INTRODUCTION: Osteochondroma or exostosis is most common primary benign bony tumor comprising of more than one third of the total occurrences. Osteochondromas are considered as an aberration in the normal physial growth plate and originate from the metaphysis of long bone with more than third (35-46%) of cases affecting the bone around the knee( Lower end femur> Upper end Tibia), 10% cases involve the small bones of the hand and 5% involve the pelvis and  flat bones like scapula(4-6%)are least involved. These tumors usually affect the growing skeleton and cease to increase in size after skeletal maturity. These are usually painless but may become painful due to neurovascular entrapment/ compression, fracture at the stalk, bursal inflammation or malignant transformation. 

CASE PRESENTATION This article is to present a case of Osteochondroma on superior angle of scapula in a 23 years old male presented with pseudo winging and snapping of scapula, crepitus on scapulothoracic motion  and occasional pain since 5 years. However there was no increase in size of the swelling or local and systemic signs of malignant transformation.  X-ray demonstrated a pedunculated  exophytic mass on supero medial aspect  of right scapula. The findings were confirmed on CT and excision of the lesion was done. The patient demonstrated full painless range of motion after 1 month and no recurrence was demonstrated in his 1 year follow up.

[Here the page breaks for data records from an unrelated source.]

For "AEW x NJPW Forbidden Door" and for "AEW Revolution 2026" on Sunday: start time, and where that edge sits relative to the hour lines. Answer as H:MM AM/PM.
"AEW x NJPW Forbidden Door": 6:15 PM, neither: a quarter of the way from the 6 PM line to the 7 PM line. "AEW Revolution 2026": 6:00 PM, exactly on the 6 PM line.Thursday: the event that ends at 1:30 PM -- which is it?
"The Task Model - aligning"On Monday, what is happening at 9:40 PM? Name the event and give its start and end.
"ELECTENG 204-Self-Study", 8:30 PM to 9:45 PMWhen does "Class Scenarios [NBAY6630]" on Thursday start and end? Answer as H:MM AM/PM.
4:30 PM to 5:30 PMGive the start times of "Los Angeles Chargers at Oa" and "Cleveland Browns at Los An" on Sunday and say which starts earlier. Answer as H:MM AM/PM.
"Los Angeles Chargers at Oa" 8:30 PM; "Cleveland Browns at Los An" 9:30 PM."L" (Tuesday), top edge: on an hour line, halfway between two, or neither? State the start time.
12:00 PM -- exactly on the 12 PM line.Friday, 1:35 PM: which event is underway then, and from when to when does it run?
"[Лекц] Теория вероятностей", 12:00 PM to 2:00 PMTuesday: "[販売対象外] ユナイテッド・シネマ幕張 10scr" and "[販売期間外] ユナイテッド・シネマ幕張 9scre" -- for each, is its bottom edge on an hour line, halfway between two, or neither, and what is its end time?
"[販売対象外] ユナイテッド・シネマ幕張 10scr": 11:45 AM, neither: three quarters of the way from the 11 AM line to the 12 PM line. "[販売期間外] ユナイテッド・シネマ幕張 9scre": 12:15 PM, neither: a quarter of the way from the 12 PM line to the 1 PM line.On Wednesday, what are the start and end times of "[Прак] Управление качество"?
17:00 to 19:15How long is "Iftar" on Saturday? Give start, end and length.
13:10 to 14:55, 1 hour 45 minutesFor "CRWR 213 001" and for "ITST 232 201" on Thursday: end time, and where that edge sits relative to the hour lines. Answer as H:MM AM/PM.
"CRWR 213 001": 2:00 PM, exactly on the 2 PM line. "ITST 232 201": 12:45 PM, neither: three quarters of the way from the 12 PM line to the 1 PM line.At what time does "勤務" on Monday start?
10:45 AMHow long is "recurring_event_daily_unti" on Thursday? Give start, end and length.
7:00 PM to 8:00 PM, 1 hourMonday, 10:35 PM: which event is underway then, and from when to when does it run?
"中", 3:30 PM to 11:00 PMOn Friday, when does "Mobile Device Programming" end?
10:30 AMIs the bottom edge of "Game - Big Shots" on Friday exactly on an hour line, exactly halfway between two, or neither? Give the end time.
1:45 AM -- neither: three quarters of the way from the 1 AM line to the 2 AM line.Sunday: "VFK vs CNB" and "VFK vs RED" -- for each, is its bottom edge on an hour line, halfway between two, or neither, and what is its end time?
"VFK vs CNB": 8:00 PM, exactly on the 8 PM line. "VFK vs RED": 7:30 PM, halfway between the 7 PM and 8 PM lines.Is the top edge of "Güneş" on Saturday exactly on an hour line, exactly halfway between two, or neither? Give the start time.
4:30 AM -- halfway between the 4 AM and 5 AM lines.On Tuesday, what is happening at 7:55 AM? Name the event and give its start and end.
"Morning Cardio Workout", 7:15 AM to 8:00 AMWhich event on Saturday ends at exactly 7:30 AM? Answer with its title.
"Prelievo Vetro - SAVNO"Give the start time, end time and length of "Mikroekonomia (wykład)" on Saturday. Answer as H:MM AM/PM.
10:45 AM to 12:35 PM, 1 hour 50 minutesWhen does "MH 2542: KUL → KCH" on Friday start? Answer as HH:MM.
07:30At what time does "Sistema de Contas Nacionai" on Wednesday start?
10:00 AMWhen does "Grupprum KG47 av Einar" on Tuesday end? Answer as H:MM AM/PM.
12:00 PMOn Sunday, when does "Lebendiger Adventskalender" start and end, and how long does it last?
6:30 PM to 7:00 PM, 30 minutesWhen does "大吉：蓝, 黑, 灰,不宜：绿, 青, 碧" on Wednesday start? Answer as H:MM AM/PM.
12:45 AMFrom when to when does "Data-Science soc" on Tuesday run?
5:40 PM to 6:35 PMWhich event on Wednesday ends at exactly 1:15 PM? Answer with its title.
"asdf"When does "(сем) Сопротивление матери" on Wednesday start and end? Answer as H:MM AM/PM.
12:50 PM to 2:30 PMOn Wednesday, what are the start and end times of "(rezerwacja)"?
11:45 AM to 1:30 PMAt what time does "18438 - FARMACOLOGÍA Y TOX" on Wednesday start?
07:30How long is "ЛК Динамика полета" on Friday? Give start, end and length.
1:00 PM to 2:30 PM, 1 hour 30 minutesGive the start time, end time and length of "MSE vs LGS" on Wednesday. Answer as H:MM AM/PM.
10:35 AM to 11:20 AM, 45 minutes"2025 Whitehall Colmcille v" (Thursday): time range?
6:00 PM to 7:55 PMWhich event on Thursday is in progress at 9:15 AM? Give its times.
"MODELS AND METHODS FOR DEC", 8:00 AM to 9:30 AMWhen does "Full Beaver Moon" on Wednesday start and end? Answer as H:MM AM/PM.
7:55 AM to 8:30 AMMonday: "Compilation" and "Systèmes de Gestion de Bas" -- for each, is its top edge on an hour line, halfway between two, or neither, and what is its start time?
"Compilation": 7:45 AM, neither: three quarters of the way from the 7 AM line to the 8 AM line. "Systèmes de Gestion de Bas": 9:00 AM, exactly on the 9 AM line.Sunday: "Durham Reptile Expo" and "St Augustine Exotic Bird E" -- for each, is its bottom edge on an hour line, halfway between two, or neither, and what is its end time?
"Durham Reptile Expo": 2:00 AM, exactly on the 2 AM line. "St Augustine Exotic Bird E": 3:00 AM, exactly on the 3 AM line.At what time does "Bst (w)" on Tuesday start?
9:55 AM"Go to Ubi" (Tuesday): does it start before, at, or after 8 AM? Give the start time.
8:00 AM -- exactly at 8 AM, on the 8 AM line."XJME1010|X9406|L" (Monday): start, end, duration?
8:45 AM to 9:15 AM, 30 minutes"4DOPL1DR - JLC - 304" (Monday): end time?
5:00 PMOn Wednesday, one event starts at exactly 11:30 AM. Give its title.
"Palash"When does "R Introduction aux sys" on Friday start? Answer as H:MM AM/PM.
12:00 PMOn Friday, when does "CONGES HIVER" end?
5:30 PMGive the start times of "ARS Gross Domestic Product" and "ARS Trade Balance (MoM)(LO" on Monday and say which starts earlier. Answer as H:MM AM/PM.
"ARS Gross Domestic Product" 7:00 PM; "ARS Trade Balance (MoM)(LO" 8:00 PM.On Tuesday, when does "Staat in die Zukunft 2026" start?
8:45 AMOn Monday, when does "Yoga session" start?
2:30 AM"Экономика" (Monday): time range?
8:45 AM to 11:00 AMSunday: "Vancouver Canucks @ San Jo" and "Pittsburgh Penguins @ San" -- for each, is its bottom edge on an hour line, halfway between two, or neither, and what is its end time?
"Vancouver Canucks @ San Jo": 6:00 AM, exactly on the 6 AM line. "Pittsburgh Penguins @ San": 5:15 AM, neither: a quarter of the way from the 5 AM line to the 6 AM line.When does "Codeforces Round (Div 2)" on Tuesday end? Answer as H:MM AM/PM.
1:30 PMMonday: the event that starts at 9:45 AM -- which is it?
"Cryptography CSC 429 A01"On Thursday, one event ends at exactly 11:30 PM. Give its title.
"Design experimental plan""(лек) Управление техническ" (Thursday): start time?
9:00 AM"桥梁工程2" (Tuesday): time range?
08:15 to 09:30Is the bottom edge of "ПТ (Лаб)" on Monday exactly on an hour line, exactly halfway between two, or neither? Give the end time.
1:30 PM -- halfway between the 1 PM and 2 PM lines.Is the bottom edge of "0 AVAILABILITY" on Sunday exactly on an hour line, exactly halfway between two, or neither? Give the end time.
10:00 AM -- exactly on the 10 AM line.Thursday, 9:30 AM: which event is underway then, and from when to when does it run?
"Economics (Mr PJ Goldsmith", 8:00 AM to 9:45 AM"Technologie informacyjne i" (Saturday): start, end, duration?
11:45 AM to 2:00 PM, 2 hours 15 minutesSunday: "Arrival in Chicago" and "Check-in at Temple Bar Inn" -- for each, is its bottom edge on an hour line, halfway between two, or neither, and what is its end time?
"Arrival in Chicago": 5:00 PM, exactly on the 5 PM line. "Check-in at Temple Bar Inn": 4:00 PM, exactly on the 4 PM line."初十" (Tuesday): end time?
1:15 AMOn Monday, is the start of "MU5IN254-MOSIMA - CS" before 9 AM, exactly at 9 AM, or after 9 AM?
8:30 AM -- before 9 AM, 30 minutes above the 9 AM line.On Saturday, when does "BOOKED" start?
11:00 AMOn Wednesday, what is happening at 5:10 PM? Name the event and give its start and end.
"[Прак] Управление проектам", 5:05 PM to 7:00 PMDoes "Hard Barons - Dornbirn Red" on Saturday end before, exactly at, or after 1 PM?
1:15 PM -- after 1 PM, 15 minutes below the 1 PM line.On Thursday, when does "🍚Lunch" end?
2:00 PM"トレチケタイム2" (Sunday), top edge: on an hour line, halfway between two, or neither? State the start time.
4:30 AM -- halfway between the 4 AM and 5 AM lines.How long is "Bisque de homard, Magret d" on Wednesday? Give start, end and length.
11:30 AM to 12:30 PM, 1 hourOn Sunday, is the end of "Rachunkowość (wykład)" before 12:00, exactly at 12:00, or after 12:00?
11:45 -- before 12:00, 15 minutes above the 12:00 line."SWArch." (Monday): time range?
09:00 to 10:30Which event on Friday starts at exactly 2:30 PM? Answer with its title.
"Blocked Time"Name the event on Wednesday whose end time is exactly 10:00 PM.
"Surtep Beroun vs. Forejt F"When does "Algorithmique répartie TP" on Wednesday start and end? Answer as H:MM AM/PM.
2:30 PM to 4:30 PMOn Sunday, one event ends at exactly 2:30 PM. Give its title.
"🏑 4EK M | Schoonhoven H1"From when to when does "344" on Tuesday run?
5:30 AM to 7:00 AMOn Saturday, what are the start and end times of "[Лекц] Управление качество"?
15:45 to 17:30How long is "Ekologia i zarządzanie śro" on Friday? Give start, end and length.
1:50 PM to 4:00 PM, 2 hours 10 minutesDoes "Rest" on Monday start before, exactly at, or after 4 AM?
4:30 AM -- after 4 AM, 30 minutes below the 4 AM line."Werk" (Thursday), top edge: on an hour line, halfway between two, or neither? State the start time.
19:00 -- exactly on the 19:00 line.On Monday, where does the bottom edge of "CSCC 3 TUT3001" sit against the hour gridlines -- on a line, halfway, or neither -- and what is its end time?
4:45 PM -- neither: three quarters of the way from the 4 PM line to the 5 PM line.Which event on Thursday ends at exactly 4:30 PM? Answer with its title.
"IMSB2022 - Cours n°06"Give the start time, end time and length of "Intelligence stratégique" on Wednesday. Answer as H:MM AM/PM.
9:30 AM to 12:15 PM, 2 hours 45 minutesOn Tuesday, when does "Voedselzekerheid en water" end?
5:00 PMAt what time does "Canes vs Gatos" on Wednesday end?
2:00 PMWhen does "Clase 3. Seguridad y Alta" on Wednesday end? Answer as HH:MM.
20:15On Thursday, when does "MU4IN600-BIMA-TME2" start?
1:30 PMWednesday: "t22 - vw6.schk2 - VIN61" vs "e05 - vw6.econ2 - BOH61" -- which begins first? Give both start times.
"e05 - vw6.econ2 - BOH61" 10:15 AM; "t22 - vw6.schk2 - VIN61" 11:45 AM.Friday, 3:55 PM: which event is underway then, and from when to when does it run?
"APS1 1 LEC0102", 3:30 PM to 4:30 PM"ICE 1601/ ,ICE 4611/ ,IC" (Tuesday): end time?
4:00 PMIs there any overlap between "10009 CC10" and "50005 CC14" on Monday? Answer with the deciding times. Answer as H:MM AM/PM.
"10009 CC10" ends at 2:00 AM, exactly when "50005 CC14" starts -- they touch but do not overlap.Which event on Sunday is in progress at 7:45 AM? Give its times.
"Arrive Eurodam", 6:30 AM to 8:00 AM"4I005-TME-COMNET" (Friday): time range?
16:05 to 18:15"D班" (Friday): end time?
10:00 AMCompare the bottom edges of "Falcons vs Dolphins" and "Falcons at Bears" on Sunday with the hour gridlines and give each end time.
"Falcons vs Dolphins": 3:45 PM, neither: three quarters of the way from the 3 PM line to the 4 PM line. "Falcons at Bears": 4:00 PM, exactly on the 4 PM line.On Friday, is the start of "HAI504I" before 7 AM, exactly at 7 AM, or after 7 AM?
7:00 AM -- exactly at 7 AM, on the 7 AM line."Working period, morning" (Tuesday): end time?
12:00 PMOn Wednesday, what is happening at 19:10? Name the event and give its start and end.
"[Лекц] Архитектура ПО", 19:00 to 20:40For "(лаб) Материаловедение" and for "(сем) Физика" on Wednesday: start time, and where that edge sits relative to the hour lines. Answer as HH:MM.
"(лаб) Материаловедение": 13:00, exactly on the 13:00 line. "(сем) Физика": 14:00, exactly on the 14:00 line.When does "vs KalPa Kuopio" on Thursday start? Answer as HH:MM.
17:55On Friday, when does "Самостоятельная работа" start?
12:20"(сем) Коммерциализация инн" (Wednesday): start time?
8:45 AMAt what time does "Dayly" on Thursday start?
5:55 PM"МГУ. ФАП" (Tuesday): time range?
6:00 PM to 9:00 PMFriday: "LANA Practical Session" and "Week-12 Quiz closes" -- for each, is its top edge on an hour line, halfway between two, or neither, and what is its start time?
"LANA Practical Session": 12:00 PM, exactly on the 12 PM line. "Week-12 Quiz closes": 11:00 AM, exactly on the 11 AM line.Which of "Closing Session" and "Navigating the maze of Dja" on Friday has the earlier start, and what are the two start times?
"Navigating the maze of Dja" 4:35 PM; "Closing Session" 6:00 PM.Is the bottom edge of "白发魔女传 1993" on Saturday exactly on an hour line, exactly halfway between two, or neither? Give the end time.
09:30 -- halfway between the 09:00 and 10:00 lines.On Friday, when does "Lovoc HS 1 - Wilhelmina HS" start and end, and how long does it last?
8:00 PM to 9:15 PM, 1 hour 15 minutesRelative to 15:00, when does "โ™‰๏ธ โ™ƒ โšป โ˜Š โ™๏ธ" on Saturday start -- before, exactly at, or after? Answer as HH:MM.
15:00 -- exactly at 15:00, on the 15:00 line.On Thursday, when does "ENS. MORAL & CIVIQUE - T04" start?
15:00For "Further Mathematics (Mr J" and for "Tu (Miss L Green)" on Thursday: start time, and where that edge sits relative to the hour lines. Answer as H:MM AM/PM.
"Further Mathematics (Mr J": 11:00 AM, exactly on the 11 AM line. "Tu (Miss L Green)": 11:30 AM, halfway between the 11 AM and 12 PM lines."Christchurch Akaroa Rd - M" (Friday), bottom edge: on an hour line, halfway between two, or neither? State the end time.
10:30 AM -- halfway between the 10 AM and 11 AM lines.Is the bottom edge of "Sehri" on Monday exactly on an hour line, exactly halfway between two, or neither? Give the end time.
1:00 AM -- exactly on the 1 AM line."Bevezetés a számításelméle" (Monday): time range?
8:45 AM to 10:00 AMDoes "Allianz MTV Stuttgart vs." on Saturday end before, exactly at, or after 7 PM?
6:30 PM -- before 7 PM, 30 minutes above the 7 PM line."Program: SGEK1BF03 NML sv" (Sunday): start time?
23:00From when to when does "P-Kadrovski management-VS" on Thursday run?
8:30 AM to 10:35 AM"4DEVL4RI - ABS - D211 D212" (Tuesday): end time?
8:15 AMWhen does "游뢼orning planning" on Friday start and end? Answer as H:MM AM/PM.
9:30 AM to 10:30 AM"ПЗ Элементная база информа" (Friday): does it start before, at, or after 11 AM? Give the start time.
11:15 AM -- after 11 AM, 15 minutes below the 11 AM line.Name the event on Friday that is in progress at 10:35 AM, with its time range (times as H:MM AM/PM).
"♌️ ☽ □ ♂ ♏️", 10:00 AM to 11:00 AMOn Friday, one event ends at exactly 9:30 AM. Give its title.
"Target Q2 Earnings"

KEY WORDS Scapular exostosis; delayed presentation osteochondroma, pseudowinging scapula

KEY MESSAGE/ CONCLUSION

Scapular osteochondroma is a relatively rare condition. Usually a patient presents in early to late childhood however in some cases it may be presented in adults. Growth after maturity is indicative of a metastatic transformation. So an excision of the same should be accompanied with Histopathological examinations.

Introduction


Osteochondroma is the most common primary benign bone tumor usually occurring near the end of long bone usually solitary (90%) , may be multiple in the form of hereditary multiple exostosis (HME) in about 10% of cases1 .This tumor rarely involves flat bones like scapula2 . However, this is the most common benign primary bone tumor affecting scapula. A scapular osteochondroma may be symptomatic mainly due to its mass effect as it may cause scapular pseudo winging and crepitus and snapping on scapulothoracic motion3. Winging of scapula is defined as prominence of medial border or vertebral border of scapula3,4 .It can be attributed to many causes but most commonly due to paralysis of serratus anterior muscle which is to be ruled out. These tumors usually affect the growing skeleton and cease to increase in size after skeletal maturity. Any increase in swelling of a asymptomatic swelling turning symptomatic should raise the suspicion of malignancy. Herein we are describing a case of a 23 year old patient presented with a swelling on superomedial aspect of right scapula since 5 years. Diagnostic work up and management along with clinical pictures are included in this case report.

Case Report(s)


A 23 year old male patient presented in the Orthopaedic clinic complaining of an isolated scapular swelling (right) since 5 years (Figure 1). The swelling was also associated with crepitus and snapping of the right shoulder and slight restriction and pain on abduction. The patient reported no increase in size of swelling since he first noticed the same and demonstrated no increase in symptoms since. There was no history of antecedent trauma, weight loss, loss of appetite or any other constitutional symptom present. This patient wanted the same to be removed due to cosmetic reasons mainly as he was about to get married. Local examination of the swelling revealed increased prominence of superior angle of scapula. The skin overlying the same was normal. There were no signs of inflammation etc present.  The swelling was non painful on touch. However snapping and crepitus/grating could be demonstrated on scapulothoracic movements and restriction in abduction was evident. An antero posterior skiagram of the right shoulder revealed a pedunculated mass arising from the supero medial angle of the scapula( Figure2).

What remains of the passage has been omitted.